======== Document passage

There is still a silence around talking about sexual harassment including eve teasing, violation of personal space, prolonged staring among others
While #MeToo has become the most visible women’s social media movement of this century with millions of women sharing stories of sexual assault and abuse, in Nepal it seems the conversation is yet to start.
The frequency of rape being reported from across the country is increasing. The latest data from Nepal Police is unquestionably shocking, with an average of four cases of rape being reported everyday, which comes to be 120 every month.
Based on Nepal Demographic and Health Survey 2016, minimum of half a million women (between the age group of 15-49) have experienced sexual violence in their lifetime. Considering women of any age (not just 15-49 year olds) can experience sexual violence and many cases go unreported, it can be assumed that the actual number is much higher.
Talking about sexual harassment is still a taboo in a patriarchal society like ours, however, it is slowly being recognised as a problem stemming from the low status and discrimination of women at all levels. Although the number of cases of rape or attempt to rape has increased over the years, there is still a silence around talking about or standing up against sexual harassment including eve teasing, violation of personal space, unwanted and prolonged staring etc.
Furthermore, legal efforts to combat violence against women are focussed on the extreme cases such as rape, while advocacy campaigns for women’s rights have concentrated on issues of gender equality, rather than on sexual harassment.
Recent studies indicate that there has been a steady growth of women’s participation in Nepal’s labour market which suggests that the problem of sexual harassment in the workplace is also increasing. However, there is limited social recognition and legal remedies for the issue. The norms, values and societal perceptions governed by patriarchy create a power imbalance between men and women and thus contribute to the low status of women and girls in our society. This unequal power relation upholds many practises which encourage women to tolerate discrimination and exploitation rather than speaking out. Commonly heard expression such ‘men will be men’ shows the acceptance of violence against women in our society.
Sexual harassment is a violation of the privacy and dignity of an individual. It causes emotional stress, humiliation, fatigue, anger, depression, anxiety, helplessness, low self esteem and physical illness. In case of workplace harassment, the victim may lose their job or miss out on employment opportunities and career advancement and it can also cause inefficiency in work performance, decreased productivity and absenteeism. All these limiting factors affect the participation of women at all levels in the workforce. But this subject is still not openly discussed in Nepal.

================
======== Entries shown

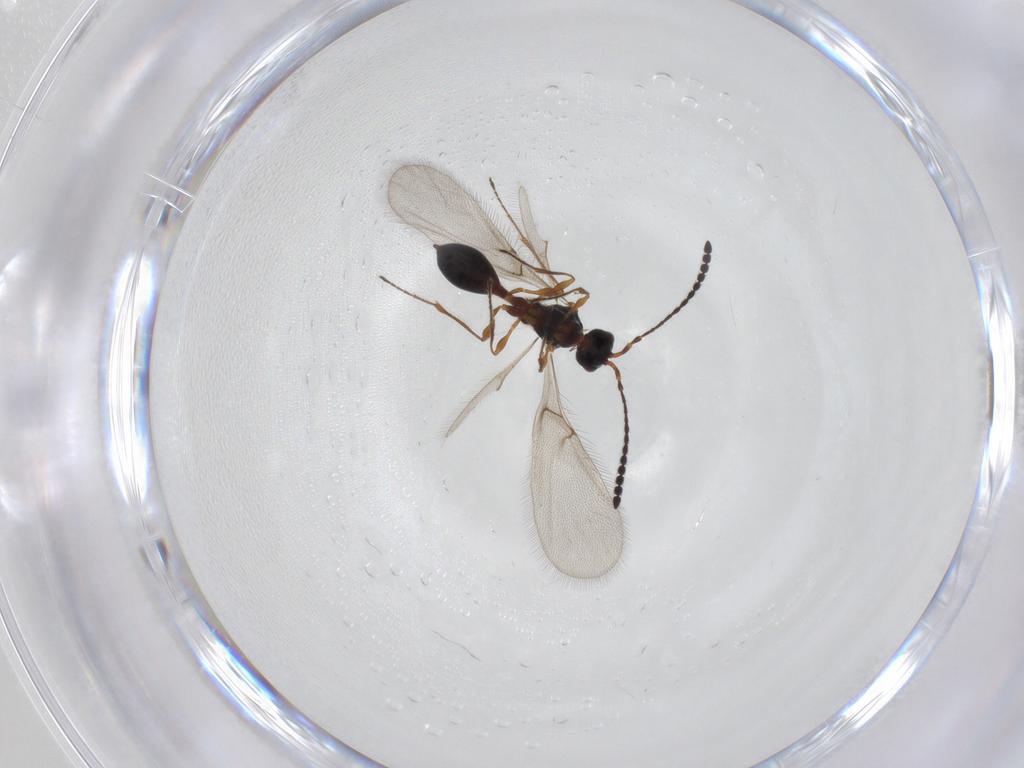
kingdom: Animalia
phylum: Arthropoda
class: Insecta
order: Hymenoptera
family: Diapriidae
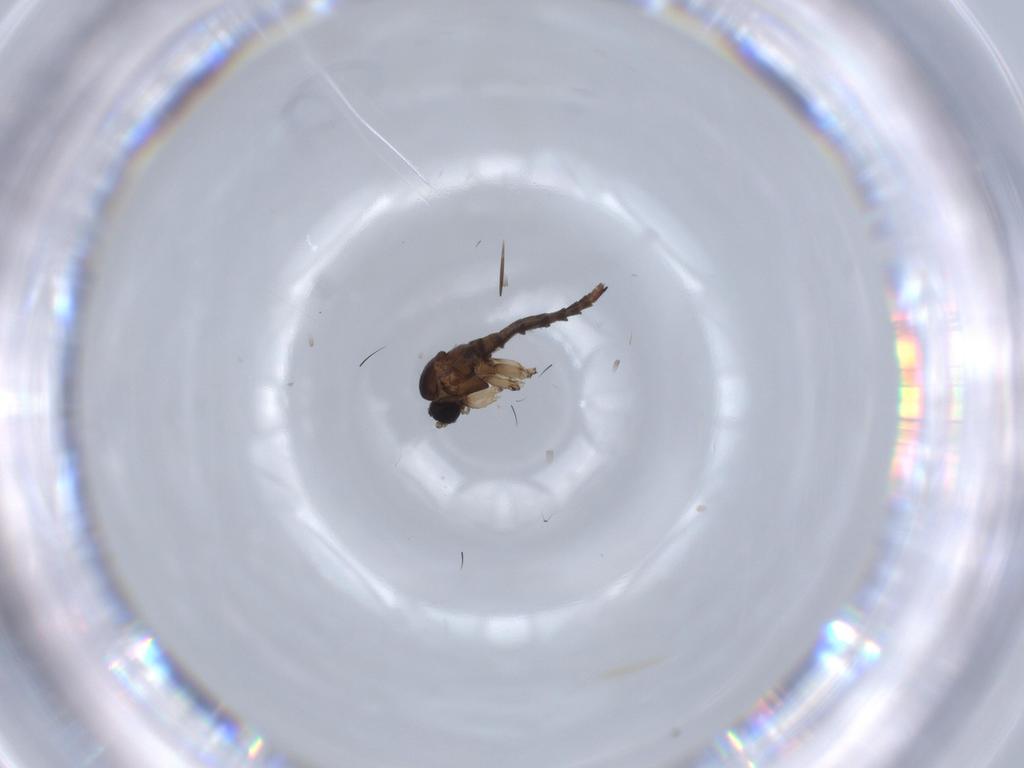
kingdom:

================

- [The problem] Continue the article on sexual harassment in Nepal from its last sentence.

- [Exercise output]
Survey and findings
We recently took to the streets of Kathmandu and asked both men and women from various professional backgrounds how they ensure that they are not sexually harassed at workplaces or on their way to and from workplaces. We wanted to see if there exists a difference in perception, attitudes and experiences of men and women when it comes to sexual harassment. Around 30 people took part in the short interview which consisted of only one question: “What do you do to make sure you are not sexually harassed at work or on your way to and from work?”
The men said that they do not take any measures, it was not something they had thought about and some of them even seemed confused as to why they were being asked such question. Women on the other hand, spoke of many different approaches they took including being careful about what they wear, not travelling late at night or early morning, not being alone in a room with a man and marking out personal space, which they hoped would lower risk of harassment.
The responses received from this quick survey indicated that women and girls took it upon themselves to be responsible to prevent harassment, while men rarely thought about it. There weren’t any voices supporting the fact that it is the duty of men to not harass women and the expectation of most women was that they would be harassed in some way at some point during their day and this was something that they thought about and modified their behaviour daily to try and avoid. These results make us question what kind of society we live in if women expect to be harassed and men not harassing women is seen as aberration?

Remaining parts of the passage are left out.